Expert Opinions in Records are Generally Inadmissible Evidence

Expert Opinions in Records are Generally Inadmissible Evidence

Expert opinions contained in the hospital records are generally inadmissible Reid v Balcaen  2003 BCSC 1533, and Egli v Egli 2003 BCSC 1716.

This is because hearsay evidence is not admissible for the truth of the contents unless it can be admitted by applying the proper legal  principles.

In the Reid case,  the plaintiff has applied to introduce into evidence hospital records from a hospital.

These records have been certified by the appropriate records officers from the respective institutions.  The plaintiff relied on s. 51 of the Hospital Act, R.S.B.C. 1996, c. 200, which provides as follows:

51(1) A record regarding a patient that is prepared in a hospital by an employee or by a practitioner is the property of the hospital.

(2)   A copy of a hospital record certified to be true and correct by the administrator of the hospital or by another officer of it is admissible as evidence in a court without proof of the official position or signature of the administrator or officer.

[4]  Within the records of the hospital, there is a consultation report prepared by a doctor specialist.

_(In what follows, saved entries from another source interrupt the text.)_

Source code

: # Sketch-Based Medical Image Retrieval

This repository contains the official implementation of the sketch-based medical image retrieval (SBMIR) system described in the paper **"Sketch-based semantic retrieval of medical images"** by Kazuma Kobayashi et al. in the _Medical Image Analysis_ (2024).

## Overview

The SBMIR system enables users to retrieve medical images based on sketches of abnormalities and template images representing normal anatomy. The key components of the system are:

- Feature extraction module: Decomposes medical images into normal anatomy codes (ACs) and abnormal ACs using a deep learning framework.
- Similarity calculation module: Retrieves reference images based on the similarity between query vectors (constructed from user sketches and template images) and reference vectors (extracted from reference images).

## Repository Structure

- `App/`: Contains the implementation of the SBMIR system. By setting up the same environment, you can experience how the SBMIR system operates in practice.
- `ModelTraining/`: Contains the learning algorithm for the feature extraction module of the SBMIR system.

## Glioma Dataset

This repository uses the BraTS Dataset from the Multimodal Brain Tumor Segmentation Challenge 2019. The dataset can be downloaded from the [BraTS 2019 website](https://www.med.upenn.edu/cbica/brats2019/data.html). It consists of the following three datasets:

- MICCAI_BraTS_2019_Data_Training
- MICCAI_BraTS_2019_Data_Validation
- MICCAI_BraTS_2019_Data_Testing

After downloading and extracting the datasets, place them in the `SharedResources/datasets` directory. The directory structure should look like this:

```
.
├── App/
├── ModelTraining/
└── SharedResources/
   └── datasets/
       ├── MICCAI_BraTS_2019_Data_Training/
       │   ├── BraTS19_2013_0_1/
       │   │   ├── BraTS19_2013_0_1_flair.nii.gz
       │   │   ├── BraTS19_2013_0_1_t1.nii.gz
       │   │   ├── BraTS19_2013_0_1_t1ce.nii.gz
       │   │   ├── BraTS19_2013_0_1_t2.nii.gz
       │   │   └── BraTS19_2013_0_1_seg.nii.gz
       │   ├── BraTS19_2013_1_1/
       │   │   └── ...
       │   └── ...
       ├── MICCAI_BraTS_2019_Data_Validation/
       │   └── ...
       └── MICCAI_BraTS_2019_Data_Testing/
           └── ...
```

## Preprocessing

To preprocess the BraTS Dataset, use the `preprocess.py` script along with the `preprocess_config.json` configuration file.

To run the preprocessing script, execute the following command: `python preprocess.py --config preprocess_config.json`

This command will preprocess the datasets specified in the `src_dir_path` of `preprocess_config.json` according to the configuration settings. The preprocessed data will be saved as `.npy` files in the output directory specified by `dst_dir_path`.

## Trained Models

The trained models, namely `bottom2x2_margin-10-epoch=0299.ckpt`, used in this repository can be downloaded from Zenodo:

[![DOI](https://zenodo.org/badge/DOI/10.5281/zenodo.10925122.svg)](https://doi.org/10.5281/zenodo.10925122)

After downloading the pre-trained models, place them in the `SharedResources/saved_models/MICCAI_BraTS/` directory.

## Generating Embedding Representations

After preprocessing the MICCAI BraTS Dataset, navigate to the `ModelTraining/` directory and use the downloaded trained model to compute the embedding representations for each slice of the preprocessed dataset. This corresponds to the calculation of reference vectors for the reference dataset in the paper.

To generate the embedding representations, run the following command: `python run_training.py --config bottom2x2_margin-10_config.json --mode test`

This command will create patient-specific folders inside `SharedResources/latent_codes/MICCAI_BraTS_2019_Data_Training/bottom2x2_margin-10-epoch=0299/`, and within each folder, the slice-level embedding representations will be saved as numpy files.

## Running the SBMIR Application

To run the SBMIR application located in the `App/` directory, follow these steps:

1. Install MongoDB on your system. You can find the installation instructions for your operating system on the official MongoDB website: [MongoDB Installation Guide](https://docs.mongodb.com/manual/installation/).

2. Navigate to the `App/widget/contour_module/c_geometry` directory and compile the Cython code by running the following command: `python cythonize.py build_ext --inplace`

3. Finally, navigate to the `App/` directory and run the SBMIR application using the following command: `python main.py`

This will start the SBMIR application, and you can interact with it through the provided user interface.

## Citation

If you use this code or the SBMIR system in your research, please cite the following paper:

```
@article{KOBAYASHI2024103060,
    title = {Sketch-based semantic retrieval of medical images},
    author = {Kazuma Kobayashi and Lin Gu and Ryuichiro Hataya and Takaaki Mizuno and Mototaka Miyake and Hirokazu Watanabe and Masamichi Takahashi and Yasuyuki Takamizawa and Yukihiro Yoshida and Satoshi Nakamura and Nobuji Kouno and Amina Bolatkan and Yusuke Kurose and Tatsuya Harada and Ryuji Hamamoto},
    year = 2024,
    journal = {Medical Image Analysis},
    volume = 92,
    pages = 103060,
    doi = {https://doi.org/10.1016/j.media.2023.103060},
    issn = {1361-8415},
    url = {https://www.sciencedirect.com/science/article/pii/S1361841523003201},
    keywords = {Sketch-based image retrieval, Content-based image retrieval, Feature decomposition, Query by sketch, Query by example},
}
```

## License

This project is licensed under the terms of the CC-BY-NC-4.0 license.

The defendant objects to the introduction into evidence of that report on the basis that it is an expert opinion and the plaintiff has not complied with the requirements of Rule 40A of the Rules of Court.

[6]            Interpreting the section in the manner set out above is to interpret it in a manner that is consistent with the approach that has been taken by courts in this province to s. 42 of the Evidence Act, R.S.B.C. 1996, c. 124, which deals with the admissibility of business records and is often relied upon to ground the admissibility of clinical records, a close cousin of hospital records.  Although there are limitations or safeguards built into s. 42 of the Evidence Act that are not found in s. 51 of the Hospital Act (for example, the former section is limited to matters “in which direct oral evidence of a fact” would be admissible), there is no reason, particularly in light of the principled approach to hearsay evidence that has been endorsed by the Supreme Court of Canada, to approach these two sections differently.

[7]            In McTavishv.MacGillivray (18 July 1997), Vancouver Registry No. D944248 (B.C.S.C.), Burnyeat J. had occasion to consider s. 42 of the Evidence Act and its application to clinical records.  He reviewed the rationale underlying the common law exception to the hearsay rule as defined by Mr. Justice Hall in Ares v.Venner, [1970] S.C.R. 608.  In doing so, he noted that the foundation for that exception lay in the twin dictates of Wigmore that ground the principled approach to the hearsay rule that has been embraced by the Supreme Court of Canada.  Those twin dictates are a circumstantial guarantee of trustworthiness and necessity.  As to the relationship between the Rules and s. 42 of the Evidence Act, Burnyeat J. concluded at para. 11 that:

Section 42 should not be used to avoid the provisions of Rule 40A, especially where potential witnesses are otherwise available and the only “necessity” is that there has not been compliance with Rule 40A.

[8]            In my view, there is no reason to give s. 51 of the Hospital Act any different treatment than that accorded to s. 42 of the Evidence Act.  Indeed, there are compelling reasons for treating them similarly.

[9]            Returning to the facts of this matter, I find that the consultation report of Dr. Watson is admissible, provided it is stripped of those portions that are properly viewed as expert opinion or are otherwise inadmissible.